Please note, all 8 digits of the HSN code is a must in case of import or export under GST.
GSTN ( Goods and Service Tax Network)
Currently, 3 crores of invoices get processed every month. And a staggering 65 lakh taxpayers file taxes every month. It’s the GSTN, the IT facility, that essentially keeps the whole system running. This portal is used by the Govt to monitor all the transactions and provide GST services. On the other hand, taxpayers use this IT infrastructure to submit their transactions, pay the taxes and submit applications.
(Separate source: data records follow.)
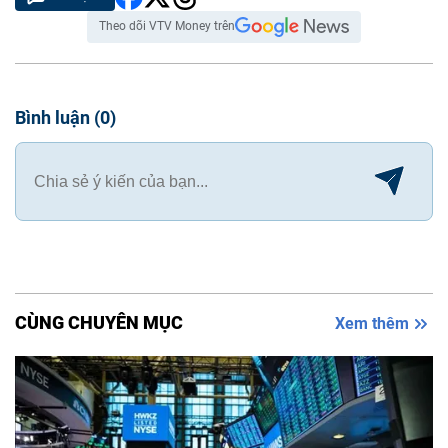
Theo dõi VTV Money trên
Bình luận
(
0
)
CÙNG CHUYÊN MỤC
Xem thêm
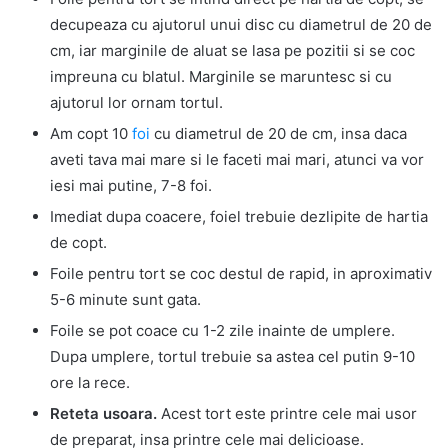
decupeaza cu ajutorul unui disc cu diametrul de 20 de
cm, iar marginile de aluat se lasa pe pozitii si se coc
impreuna cu blatul. Marginile se maruntesc si cu
ajutorul lor ornam tortul.
Am copt 10
foi
cu diametrul de 20 de cm, insa daca
aveti tava mai mare si le faceti mai mari, atunci va vor
iesi mai putine, 7-8 foi.
Imediat dupa coacere, foiel trebuie dezlipite de hartia
de copt.
Foile pentru tort se coc destul de rapid, in aproximativ
5-6 minute sunt gata.
Foile se pot coace cu 1-2 zile inainte de umplere.
Dupa umplere, tortul trebuie sa astea cel putin 9-10
ore la rece.
Reteta usoara.
Acest tort este printre cele mai usor
de preparat, insa printre cele mai delicioase.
Think of GSTN as a strong, robust IT infrastructure that is the backbone of the GST system.
Many confuse GSTN with GSTIN. In their defense, both abbreviations are pretty close so it’s easy to mix it up. However, please note, GSTIN is your unique GST number. GSTN on the other hand is the system itself.
Consequences of GST Non-compliance
“Spare the rod and spoil the child”- It may not be the best parenting advice out there. However, this works like a charm when it comes to legal compliances.
GST non-compliances lead to some really strict consequences. These consequences are of three types: Late fee, financial penalties and imprisonment.
There are 21 offenses listed on GST. From fake/wrong invoices to tax evasion to frauds, everything is covered there.
In case of any high-end fraudulent activity, the Jail terms can reach up to 5 years.
All of these may seem intimidating if you are registering for the first time. What if I miscalculated or missed a due date? Will I be in legal trouble for a tiny mistake? – these are questions you may ask.
But don’t worry. Every taxable person gets a show-cause notice first. He/she will have enough opportunity to defend/ tell their sides of the story. Unless you are committing some serious fraud, corporal punishment ( jail) is off the table.
Just file your taxes and don’t miss due dates. That’s all it takes to stay on the right side of the law.
FAQs
Should I get my business registered ?
If your annual turnover touches/ exceeds the specified threshold of 20 lakhs, you need a GST registration.
As a transporter, should I maintain any records of my services of transportation?
Yes. You should keep the records of the consignor, consignee and details of the goods.
I have a handicraft business in Kolkata, how will imports from Odisha be taxed?
If you are importing from other states, IGST will be imposed.
How can I claim a refund as an exporter?
File the refund application with all the documents. After inspection and approval the refund amount will be transferred to your bank account.
Is it mandatory for e-commerce operators to get a registration?
Yes. Unlike other businesses, you must get a registration irrespective of the value of supply.
I have multiple stores in different states. What should I do?
You need to apply for multiple registration, for each state. Please note, you have to use the same PAN number.
Conclusion
GST is an indirect tax that replaced the old tax system . If your turnover reaches the threshold , you have to register for GST. Depending on your product/services you have to pay a specific percentage of all the purchases and sales. GST compliances are relatively “easy going”. As long as you file your taxes you will continue to enjoy perks that come with GST.